▸ **ASSIGNMENT**: Retype all the records with nothing changed.

▸ **DATA SHOWN**:
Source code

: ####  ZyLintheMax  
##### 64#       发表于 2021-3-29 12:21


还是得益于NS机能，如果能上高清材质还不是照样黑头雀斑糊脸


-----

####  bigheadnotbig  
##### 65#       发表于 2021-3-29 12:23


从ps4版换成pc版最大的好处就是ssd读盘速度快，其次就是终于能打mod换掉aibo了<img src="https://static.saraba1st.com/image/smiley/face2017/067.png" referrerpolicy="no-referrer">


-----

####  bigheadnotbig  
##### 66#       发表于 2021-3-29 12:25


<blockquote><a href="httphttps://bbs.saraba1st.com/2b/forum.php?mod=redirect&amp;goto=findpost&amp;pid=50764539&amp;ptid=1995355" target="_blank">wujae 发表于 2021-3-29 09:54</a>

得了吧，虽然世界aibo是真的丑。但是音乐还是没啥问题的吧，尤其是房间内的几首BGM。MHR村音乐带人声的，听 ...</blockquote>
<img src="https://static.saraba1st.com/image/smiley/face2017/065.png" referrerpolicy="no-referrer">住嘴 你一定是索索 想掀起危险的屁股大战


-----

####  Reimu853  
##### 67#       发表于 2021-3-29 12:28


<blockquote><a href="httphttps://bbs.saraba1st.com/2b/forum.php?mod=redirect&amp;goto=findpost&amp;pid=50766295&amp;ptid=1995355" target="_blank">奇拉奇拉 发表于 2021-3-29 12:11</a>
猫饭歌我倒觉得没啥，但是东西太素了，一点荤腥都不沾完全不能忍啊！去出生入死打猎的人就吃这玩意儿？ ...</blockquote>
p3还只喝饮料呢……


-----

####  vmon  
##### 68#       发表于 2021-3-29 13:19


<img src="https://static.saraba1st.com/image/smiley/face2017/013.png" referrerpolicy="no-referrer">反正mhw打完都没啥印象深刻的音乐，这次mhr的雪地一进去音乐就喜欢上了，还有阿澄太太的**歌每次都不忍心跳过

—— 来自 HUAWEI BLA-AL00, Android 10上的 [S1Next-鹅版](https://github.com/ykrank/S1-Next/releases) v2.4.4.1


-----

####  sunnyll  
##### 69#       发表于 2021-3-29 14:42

▸ **RESPONSE**:
Source code

: ####  ZyLintheMax  
##### 64#       发表于 2021-3-29 12:21


还是得益于NS机能，如果能上高清材质还不是照样黑头雀斑糊脸


-----

####  bigheadnotbig  
##### 65#       发表于 2021-3-29 12:23


从ps4版换成pc版最大的好处就是ssd读盘速度快，其次就是终于能打mod换掉aibo了<img src="https://static.saraba1st.com/image/smiley/face2017/067.png" referrerpolicy="no-referrer">


-----

####  bigheadnotbig  
##### 66#       发表于 2021-3-29 12:25


<blockquote><a href="httphttps://bbs.saraba1st.com/2b/forum.php?mod=redirect&amp;goto=findpost&amp;pid=50764539&amp;ptid=1995355" target="_blank">wujae 发表于 2021-3-29 09:54</a>

得了吧，虽然世界aibo是真的丑。但是音乐还是没啥问题的吧，尤其是房间内的几首BGM。MHR村音乐带人声的，听 ...</blockquote>
<img src="https://static.saraba1st.com/image/smiley/face2017/065.png" referrerpolicy="no-referrer">住嘴 你一定是索索 想掀起危险的屁股大战


-----

####  Reimu853  
##### 67#       发表于 2021-3-29 12:28


<blockquote><a href="httphttps://bbs.saraba1st.com/2b/forum.php?mod=redirect&amp;goto=findpost&amp;pid=50766295&amp;ptid=1995355" target="_blank">奇拉奇拉 发表于 2021-3-29 12:11</a>
猫饭歌我倒觉得没啥，但是东西太素了，一点荤腥都不沾完全不能忍啊！去出生入死打猎的人就吃这玩意儿？ ...</blockquote>
p3还只喝饮料呢……


-----

####  vmon  
##### 68#       发表于 2021-3-29 13:19


<img src="https://static.saraba1st.com/image/smiley/face2017/013.png" referrerpolicy="no-referrer">反正mhw打完都没啥印象深刻的音乐，这次mhr的雪地一进去音乐就喜欢上了，还有阿澄太太的**歌每次都不忍心跳过

—— 来自 HUAWEI BLA-AL00, Android 10上的 [S1Next-鹅版](https://github.com/ykrank/S1-Next/releases) v2.4.4.1


-----

####  sunnyll  
##### 69#       发表于 2021-3-29 14:42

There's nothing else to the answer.